‘The 400 Blows’: a film that made Benicio del Toro fall in love with cinema

After the rise of Letterboxd and the Criterion closet tour, we now have sneaky insights into the personal film taste and private collection of all our favourite film stars, with surprising revelations such as Michael Cera’s love for Kiarostami and Mikey Madison’s love for Isabelle Huppert. And for Benicio del Toro, who is the man of the moment after his surprising collaboration with Wes Anderson, the actor revealed his own very thoughtful and expansive taste in cinema that no doubt informs the huge variety of surprising auteurs he has worked with.

François Truffaut is a massive influence for many, with his involvement in the French New Wave movement inspiring decades of future filmmakers through the disorienting editing and loose narrative style. From the whimsical love triangle at the heart of Jules and Jim to the manic chaos of Shoot the Piano Player, the director was one of the key players within this movement for blowing apart the structure of cinema and injecting new life into the medium.  

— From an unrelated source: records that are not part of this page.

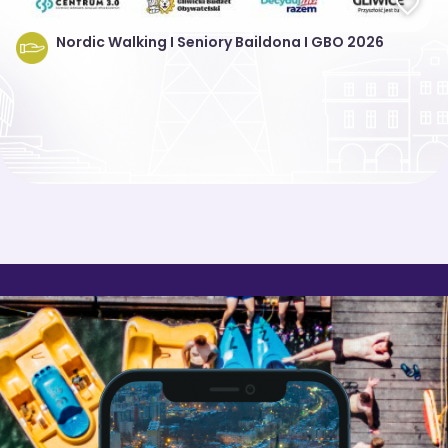
Nordic Walking I Seniory Baildona I GBO 2026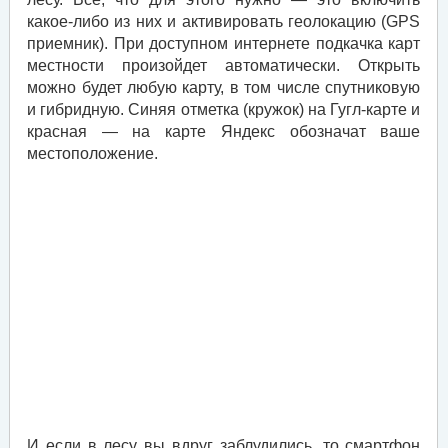
какое-либо из них и активировать геолокацию (GPS
приемник). При доступном интернете подкачка карт
местности произойдет автоматически. Открыть
можно будет любую карту, в том числе спутниковую
и гибридную. Синяя отметка (кружок) на Гугл-карте и
красная — на карте Яндекс обозначат ваше
местоположение.
И если в лесу вы вдруг заблудились, то смартфон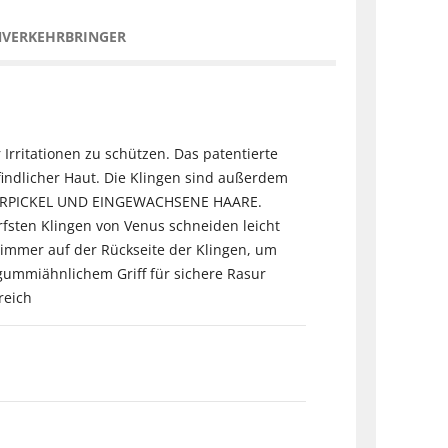
NVERKEHRBRINGER
Irritationen zu schützen. Das patentierte
indlicher Haut. Die Klingen sind außerdem
RASIERPICKEL UND EINGEWACHSENE HAARE.
rfsten Klingen von Venus schneiden leicht
immer auf der Rückseite der Klingen, um
ummiähnlichem Griff für sichere Rasur
reich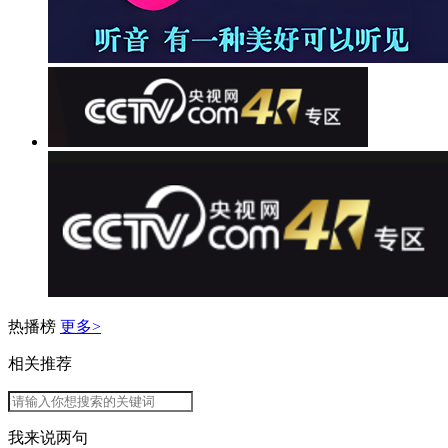
热播榜
更多>
相关推荐
我来说两句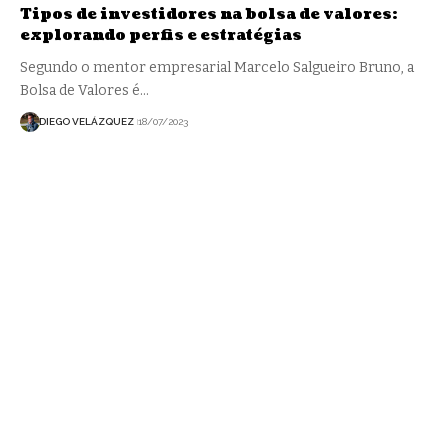
Tipos de investidores na bolsa de valores:
explorando perfis e estratégias
Segundo o mentor empresarial Marcelo Salgueiro Bruno, a
Bolsa de Valores é…
DIEGO VELÁZQUEZ
18/07/2023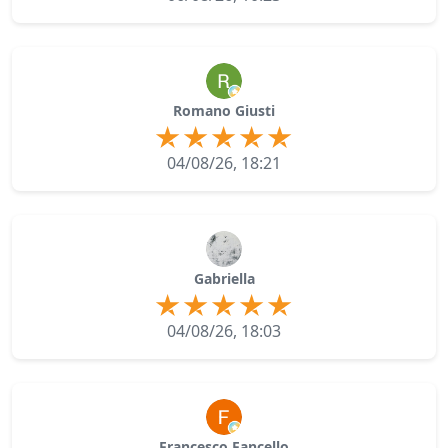
Romano Giusti
04/08/26, 18:21
Gabriella
04/08/26, 18:03
Francesco Fancello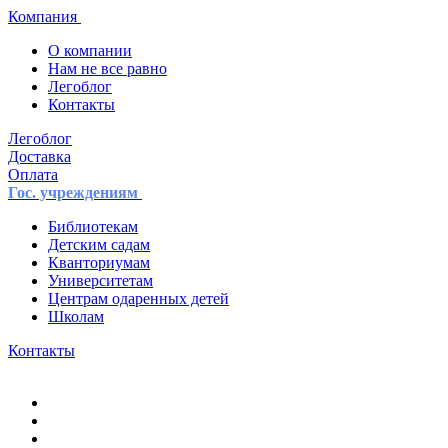
Компания
О компании
Нам не все равно
Легоблог
Контакты
Легоблог
Доставка
Оплата
Гос. учреждениям
Библиотекам
Детским садам
Кванториумам
Университетам
Центрам одаренных детей
Школам
Контакты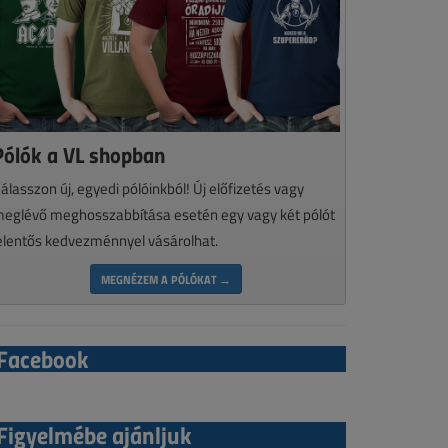
Pólók a VL shopban
álasszon új, egyedi pólóinkból! Új előfizetés vagy
eglévő meghosszabbítása esetén egy vagy két pólót
elentős kedvezménnyel vásárolhat.
MEGNÉZEM A PÓLÓKAT →
Facebook
Figyelmébe ajánljuk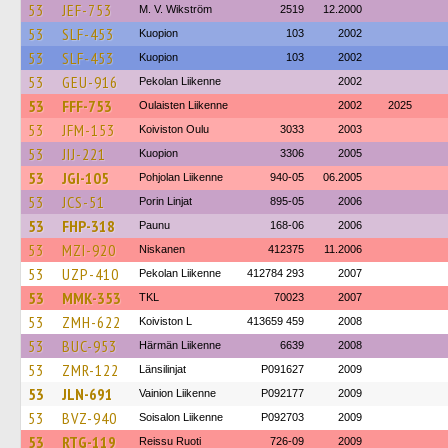
53
JEF-753
M. V. Wikström
2519
12.2000
53
SLF-453
Kuopion
103
2002
53
SLF-453
Kuopion
103
2002
53
GEU-916
Pekolan Liikenne
2002
53
FFF-753
Oulaisten Liikenne
2002
2025
53
JFM-153
Koiviston Oulu
3033
2003
53
JIJ-221
Kuopion
3306
2005
53
JGI-105
Pohjolan Liikenne
940-05
06.2005
53
JCS-51
Porin Linjat
895-05
2006
53
FHP-318
Paunu
168-06
2006
53
MZI-920
Niskanen
412375
11.2006
53
UZP-410
Pekolan Liikenne
412784 293
2007
53
MMK-353
TKL
70023
2007
53
ZMH-622
Koiviston L
413659 459
2008
53
BUC-953
Härmän Liikenne
6639
2008
53
ZMR-122
Länsilinjat
P091627
2009
53
JLN-691
Vainion Liikenne
P092177
2009
53
BVZ-940
Soisalon Liikenne
P092703
2009
53
RTG-119
Reissu Ruoti
726-09
2009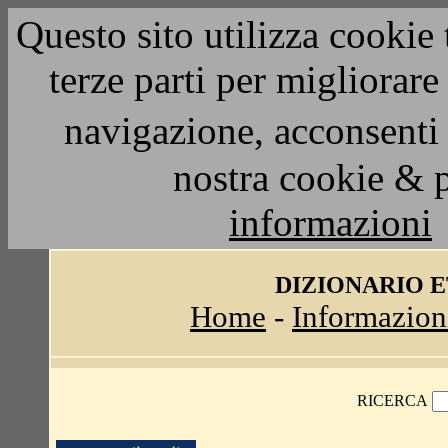
Questo sito utilizza cookie 
terze parti per migliorar
navigazione, acconsenti 
nostra cookie & 
informazioni
DIZIONARIO 
Home
-
Informazion
RICERCA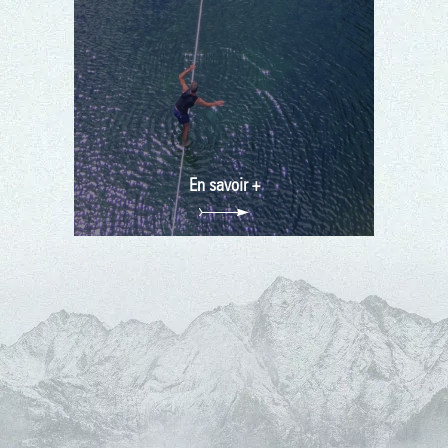
En savoir +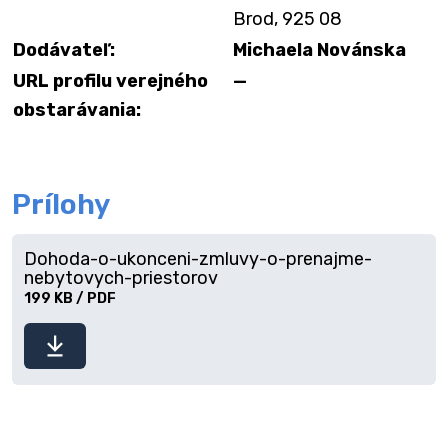
Brod, 925 08
Dodávateľ:
Michaela Novánska
URL profilu verejného
—
obstarávania:
Prílohy
Dohoda-o-ukonceni-zmluvy-o-prenajme-
nebytovych-priestorov
199 KB / PDF
Stiahnuť
súbor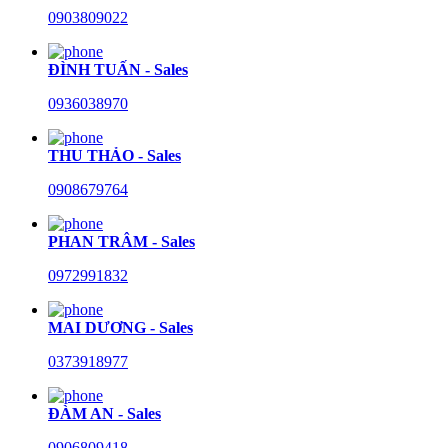
0903809022
ĐÌNH TUẤN - Sales
0936038970
THU THẢO - Sales
0908679764
PHAN TRÂM - Sales
0972991832
MAI DƯƠNG - Sales
0373918977
ĐÀM AN - Sales
0906809418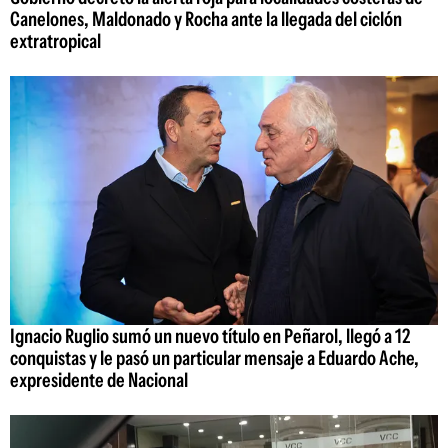
Canelones, Maldonado y Rocha ante la llegada del ciclón
extratropical
Ignacio Ruglio sumó un nuevo título en Peñarol, llegó a 12
conquistas y le pasó un particular mensaje a Eduardo Ache,
expresidente de Nacional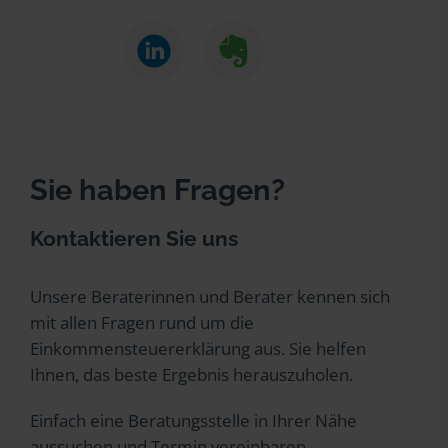
Sie haben Fragen?
Kontaktieren Sie uns
Unsere Beraterinnen und Berater kennen sich
mit allen Fragen rund um die
Einkommensteuererklärung aus. Sie helfen
Ihnen, das beste Ergebnis herauszuholen.
Einfach eine Beratungsstelle in Ihrer Nähe
aussuchen und Termin vereinbaren.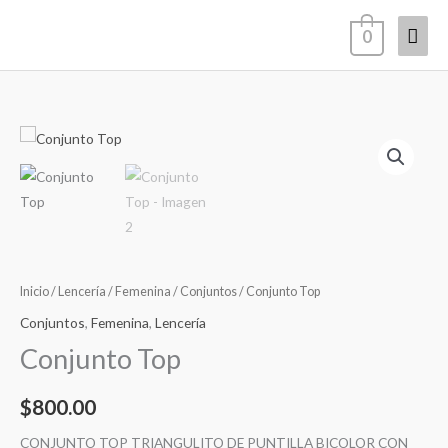
Ir
Men
0
al
contenido
princ
Inicio
/
Lencería
/
Femenina
/
Conjuntos
/ Conjunto Top
Conjuntos
,
Femenina
,
Lencería
Conjunto Top
$
800.00
CONJUNTO TOP TRIANGULITO DE PUNTILLA BICOLOR CON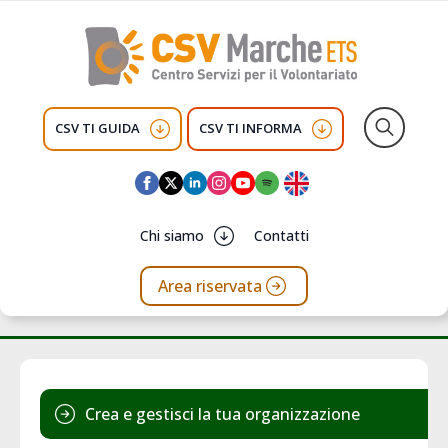
CSV TI GUIDA
CSV TI INFORMA
Search
for:
Chi siamo
Contatti
Area riservata
Crea e gestisci la tua organizzazione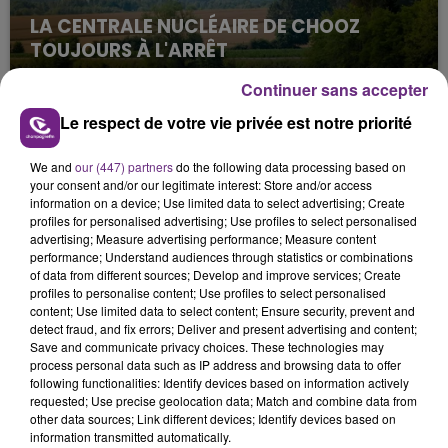
LA CENTRALE NUCLÉAIRE DE CHOOZ
TOUJOURS À L'ARRÊT
Cela fait déjà une semaine que la centrale
Continuer sans accepter
nucléaire ardennaise est à l'arrêt. Une situation
Le respect de votre vie privée est notre priorité
justifiée par la sécheresse intense qui est toujours
présente.
We and
our (447) partners
do the following data processing based on
your consent and/or our legitimate interest: Store and/or access
information on a device; Use limited data to select advertising; Create
profiles for personalised advertising; Use profiles to select personalised
advertising; Measure advertising performance; Measure content
performance; Understand audiences through statistics or combinations
LE MAGASIN JOUÉCLUB DE REIMS FERME
of data from different sources; Develop and improve services; Create
profiles to personalise content; Use profiles to select personalised
SES PORTES
content; Use limited data to select content; Ensure security, prevent and
C'était l'une des institutions du centre-ville
detect fraud, and fix errors; Deliver and present advertising and content;
Save and communicate privacy choices. These technologies may
rémois. Le magasin JouéClub est contraint de
process personal data such as IP address and browsing data to offer
fermer ses portes.
TITRES DIFFUSÉS
following functionalities: Identify devices based on information actively
requested; Use precise geolocation data; Match and combine data from
other data sources; Link different devices; Identify devices based on
information transmitted automatically.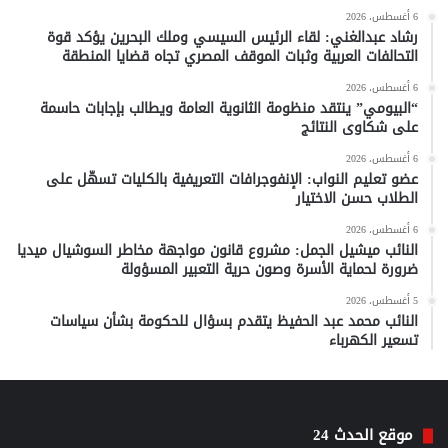
6 أغسطس، 2026
رشاد عبدالغني: لقاء الرئيس السيسي وملك البحرين يؤكد قوة
التحالفات العربية وثبات الموقف المصري تجاه قضايا المنطقة
6 أغسطس، 2026
“البيومي” ينتقد منظومة الثانوية العامة ويطالب بإجابات حاسمة
على شكاوى النتائج
6 أغسطس، 2026
عضو تعليم النواب: الإنفوجرافات التعريفية بالكليات تسهّل على
الطلاب حسن الاختيار
6 أغسطس، 2026
النائب ميشيل الجمل: مشروع قانون مواجهة مخاطر السوشيال ميديا
ضرورة لحماية الأسرة وصون حرية التعبير المسؤولة
5 أغسطس، 2026
النائب محمد عبد الحفيظ يتقدم بسؤال للحكومة بشأن سياسات
تسعير الكهرباء
موقع الحدث 24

However, del Toro highlighted his love for The 400 Blows by saying, “I love the music, love the story, love the ending… just, you know, as he runs and he sees the ocean for the first time. Beautiful to me. That was the one that when I saw it, I went like ‘wow I want to see more’”. It is brutal yet innocent in the way it follows the experiences of one child who feels uncared for and unwanted, but despite this, tries to have fun and create adventure in the everyday.

Alongside the likes of Truffaut, del Toro also praised another classic from his childhood, perhaps speaking to those early experiences that are tainted by nostalgia, yet we cannot fully understand. The actor professed his love for The Creature of the Black Lagoon, saying, “When I was a kid, I loved all those monster movies. Growing up in Puerto Rico as a kid, The Creature from the Black Lagoon was a monster that could live in the humidity and the heat, and was that monster that could be rapping on my window. It’s a beautiful story, in a way, you root for the monster. He just falls in love and they’re invading his lagoon, so you root for the monster and the monster becomes the victim”. 

Sometimes the films we watch as children are the ones that create our most visceral memories, remaining in our subconscious for the rest of our lives and having an effect on us that we can’t quite comprehend.

And finally, he described Lucia as another one of his personal favourites. Directed by Humberto Solás, the film three episodes in the lives of three Cuban women, with del Toro saying, “It’s a great story of three different moments in history and Cuban history seen through the eyes of three women and the last story of Adele Legrá, I think she gives one of those performances that is like Brando-esque. It’s just a movie that I think is still important today”.

Alongside the political undercurrents of the film and Cuba’s struggle for socialism, it interweaves the personal with the political to create a compelling portrait that spans across three different generations of women.